::: Текст документа

Статья опубликована в рамках: IV Международной научно-практической конференции «Культурология, филология, искусствоведение: актуальные проблемы современной науки» (Россия, г. Новосибирск, 06 ноября 2017 г.)
Наука: Филология
Секция: Русская литература
Скачать книгу(-и): Сборник статей конференции
дипломов
ОСОБЕННОСТИ ИНТЕРПРЕТАЦИИ ТРАДИЦИЙ М.Ю. ЛЕРМОНТОВА В ЛИРИКЕ О.Э. МАНДЕЛЬШТАМА
Одной из особенностей эпохи серебряного века является обращенность к опыту мировой культуры и его переосмысление. В основе эстетизма рубежа XIX-XX веков лежала идея о том, что мир искусства первичен, а жизнь вторична. Эстетизм утверждает, что жизнь подражает искусству, искусство же – зеркало, отражающее того, кто в него смотрится, а вовсе не жизнь. Новое освещение получает выражение «красота спасет мир». Античность, возрождение, романтизм – вот те эпохи, в которых В. Брюсов, Д. Мережковский, О. Мандельштам и другие поэты находят отдохновенье. Искусство понимается как накопитель и сохранитель прекрасного.
О.Э. Мандельштам (1891-1938), знаменитый поэт серебряного века, в «Письме о русской поэзии» (1922), признавая влияние великих писателей-классиков XIX века на лирику поэтов серебряного века, позже писал: «Не было бы Ахматовой, не будь Толстого с "Анной Карениной", Тургенева с "Дворянским гнездом", Достоевского и Лескова» [3]. Мандельштам и его современники в том числе, обращались и к творчеству М.Ю. Лермонтова (1814-1841).
Действительно, значение М.Ю. Лермонтова не только для русской, но и для мировой литературы, сложно переоценить. Б.М. Эйхенбаум (1886-1959) – выдающийся исследователь русской литературы в своей монографии «О поэзии» пишет: «Становится все яснее, что историческая роль Лермонтова огромна и что без ее глубокого и принципиального осмысления многое в дальнейшем процессе должно остаться непонятным» [6, с. 103].
Так, и Мандельштам в литературных заметках и мемуарах писал о роли наследия Лермонтова в годы его творческого становления. В «Шуме времени» (очерк «Книжный шкап») он вспоминал: «У Лермонтова переплет был зелено-голубой и какой-то военный, недаром он был гусар. Никогда он не казался мне братом или родственником Пушкина» [5, с. 32]. Развитие сопоставления Лермонтова и Пушкина присутствует и в статье «Кое-что о грузинском искусстве» (1922), где Мандельштам сравнивает поэтов в их отношении к Кавказу: «Я бы сказал, что в русской поэзии есть свой грузинский миф, впервые провозглашенный Пушкиным… и разработанный Лермонтовым в целую мифологию с мифом о Тамаре в центре» [2].

::::::

- [Задание A]: Выпиши строки записей от строки с "Which series contains the highest Y value?" до конца записей включительно. Картинки в ответ не включай.

::: Материал для задания

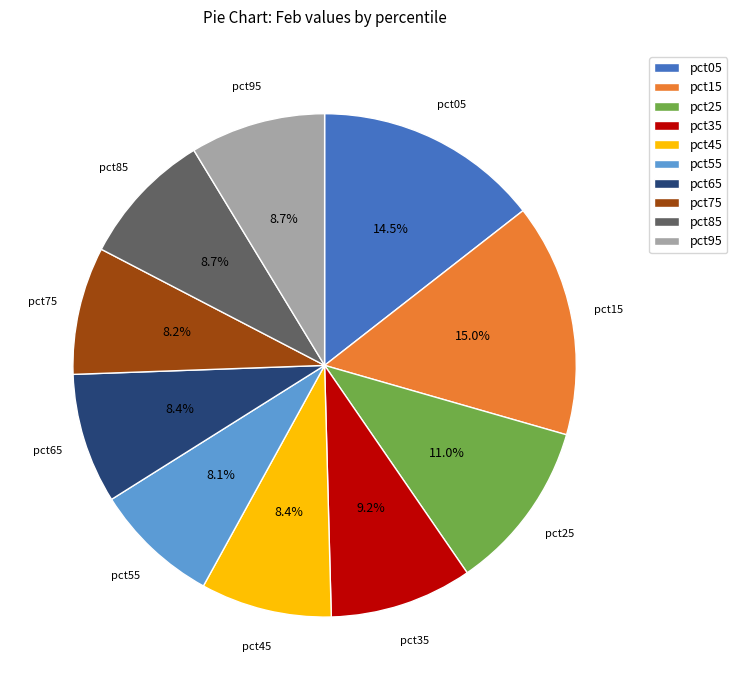

To the nearest percent, what is the combined percentage of pct15 and pct75?

23%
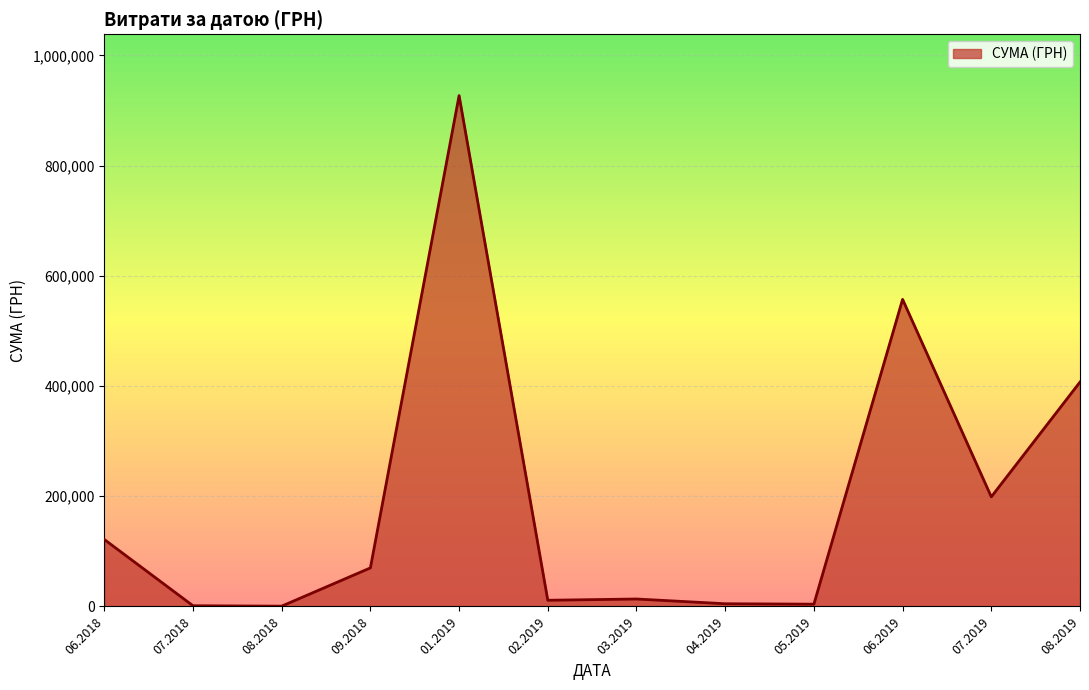

Is it true that the value at 08.2019 is 407215.8?

True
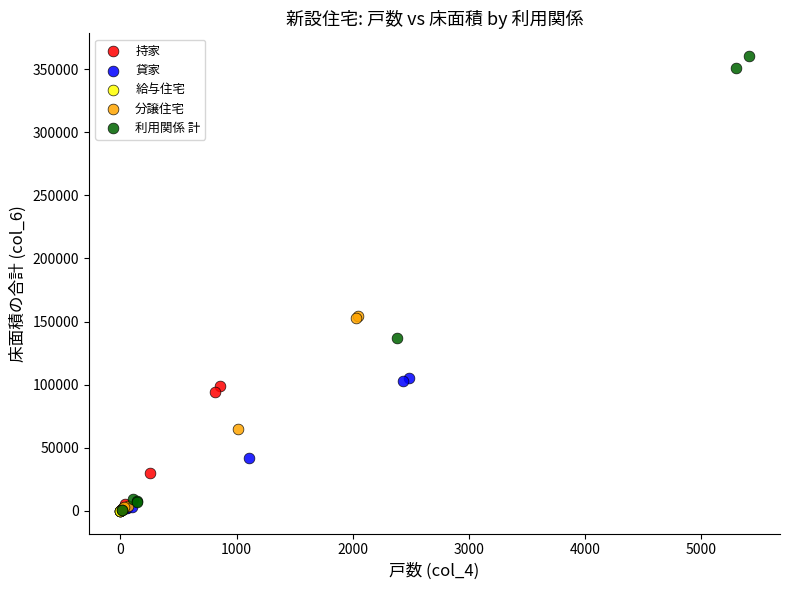

Which series contains the highest Y value?

利用関係 計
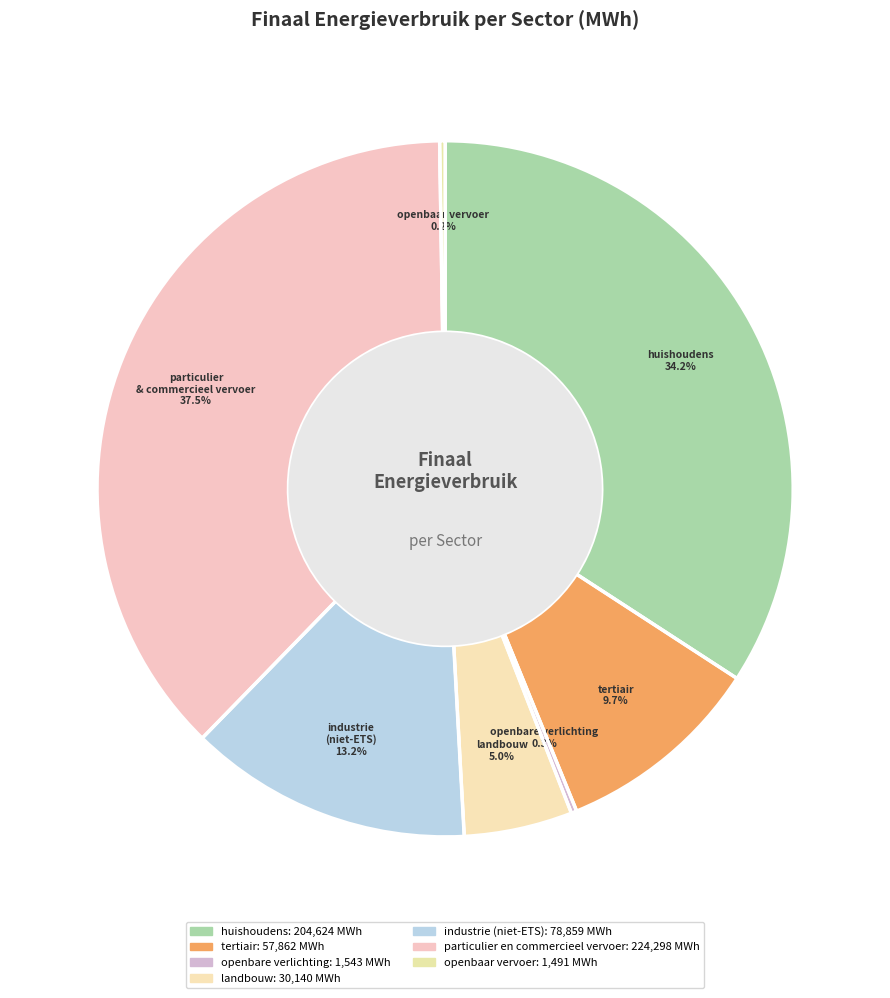

Count the number of slices in the pie.

7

::::::

- [Задание B]: Приведи дословно отрывок из статьи о традициях Лермонтова в лирике Мандельштама от "Наука: Филология" до "и сохранитель прекрасного." включительно.

- [Решение A]:
Which series contains the highest Y value?

利用関係 計

Count the number of slices in the pie.

7

- [Решение B]:
Наука: Филология
Секция: Русская литература
Скачать книгу(-и): Сборник статей конференции
дипломов
ОСОБЕННОСТИ ИНТЕРПРЕТАЦИИ ТРАДИЦИЙ М.Ю. ЛЕРМОНТОВА В ЛИРИКЕ О.Э. МАНДЕЛЬШТАМА
Одной из особенностей эпохи серебряного века является обращенность к опыту мировой культуры и его переосмысление. В основе эстетизма рубежа XIX-XX веков лежала идея о том, что мир искусства первичен, а жизнь вторична. Эстетизм утверждает, что жизнь подражает искусству, искусство же – зеркало, отражающее того, кто в него смотрится, а вовсе не жизнь. Новое освещение получает выражение «красота спасет мир». Античность, возрождение, романтизм – вот те эпохи, в которых В. Брюсов, Д. Мережковский, О. Мандельштам и другие поэты находят отдохновенье. Искусство понимается как накопитель и сохранитель прекрасного.